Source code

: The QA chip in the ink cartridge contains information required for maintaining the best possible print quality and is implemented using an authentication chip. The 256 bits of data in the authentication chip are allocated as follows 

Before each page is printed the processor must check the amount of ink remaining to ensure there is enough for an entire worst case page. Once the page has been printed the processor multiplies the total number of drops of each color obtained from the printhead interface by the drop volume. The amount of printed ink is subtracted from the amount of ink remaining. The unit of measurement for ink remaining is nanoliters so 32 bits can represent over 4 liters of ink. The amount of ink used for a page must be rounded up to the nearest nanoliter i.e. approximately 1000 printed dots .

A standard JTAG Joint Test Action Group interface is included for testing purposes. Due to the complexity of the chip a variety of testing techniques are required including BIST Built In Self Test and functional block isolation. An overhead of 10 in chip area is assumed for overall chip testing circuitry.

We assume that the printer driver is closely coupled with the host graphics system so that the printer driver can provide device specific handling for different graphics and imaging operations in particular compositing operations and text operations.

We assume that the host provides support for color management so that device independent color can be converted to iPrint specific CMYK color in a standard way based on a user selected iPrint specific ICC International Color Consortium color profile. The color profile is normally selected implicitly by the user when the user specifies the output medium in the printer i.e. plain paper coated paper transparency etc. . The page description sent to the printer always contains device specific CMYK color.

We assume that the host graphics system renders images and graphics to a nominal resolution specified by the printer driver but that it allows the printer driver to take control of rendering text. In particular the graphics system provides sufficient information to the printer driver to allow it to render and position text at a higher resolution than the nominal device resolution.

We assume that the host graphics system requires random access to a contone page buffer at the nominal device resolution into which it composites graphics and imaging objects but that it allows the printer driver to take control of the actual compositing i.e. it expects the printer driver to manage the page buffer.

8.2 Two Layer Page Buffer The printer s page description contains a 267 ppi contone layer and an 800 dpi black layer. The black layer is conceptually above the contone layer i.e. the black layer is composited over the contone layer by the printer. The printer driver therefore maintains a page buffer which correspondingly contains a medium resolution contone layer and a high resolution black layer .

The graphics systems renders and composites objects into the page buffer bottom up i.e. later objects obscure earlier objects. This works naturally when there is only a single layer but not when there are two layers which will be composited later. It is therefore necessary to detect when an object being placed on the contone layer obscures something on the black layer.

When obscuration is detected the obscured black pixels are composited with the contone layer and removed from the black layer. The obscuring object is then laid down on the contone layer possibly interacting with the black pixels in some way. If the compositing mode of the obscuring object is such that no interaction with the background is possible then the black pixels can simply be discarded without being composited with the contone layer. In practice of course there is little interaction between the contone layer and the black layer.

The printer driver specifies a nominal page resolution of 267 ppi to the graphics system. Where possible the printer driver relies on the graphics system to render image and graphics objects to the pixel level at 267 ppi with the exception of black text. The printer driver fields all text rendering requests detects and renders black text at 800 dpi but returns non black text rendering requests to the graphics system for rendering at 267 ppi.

...

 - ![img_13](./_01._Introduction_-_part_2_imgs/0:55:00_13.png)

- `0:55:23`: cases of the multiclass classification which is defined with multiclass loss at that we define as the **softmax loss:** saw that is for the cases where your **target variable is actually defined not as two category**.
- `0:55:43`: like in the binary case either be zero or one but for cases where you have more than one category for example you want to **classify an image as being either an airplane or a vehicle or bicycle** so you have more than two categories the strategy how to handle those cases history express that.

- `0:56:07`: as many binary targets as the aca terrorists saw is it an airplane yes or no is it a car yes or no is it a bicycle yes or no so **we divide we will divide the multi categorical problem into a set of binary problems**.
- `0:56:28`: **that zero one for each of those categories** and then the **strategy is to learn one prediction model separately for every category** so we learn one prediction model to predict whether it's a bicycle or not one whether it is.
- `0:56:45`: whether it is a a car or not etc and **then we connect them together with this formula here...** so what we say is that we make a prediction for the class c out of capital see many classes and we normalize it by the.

## Work instructions
Check each line above for the word "prediction", and copy the lines where it appears.

## Response to the task
- `0:56:28`: **that zero one for each of those categories** and then the **strategy is to learn one prediction model separately for every category** so we learn one prediction model to predict whether it's a bicycle or not one whether it is.
- `0:56:45`: whether it is a a car or not etc and **then we connect them together with this formula here...** so what we say is that we make a prediction for the class c out of capital see many classes and we normalize it by the.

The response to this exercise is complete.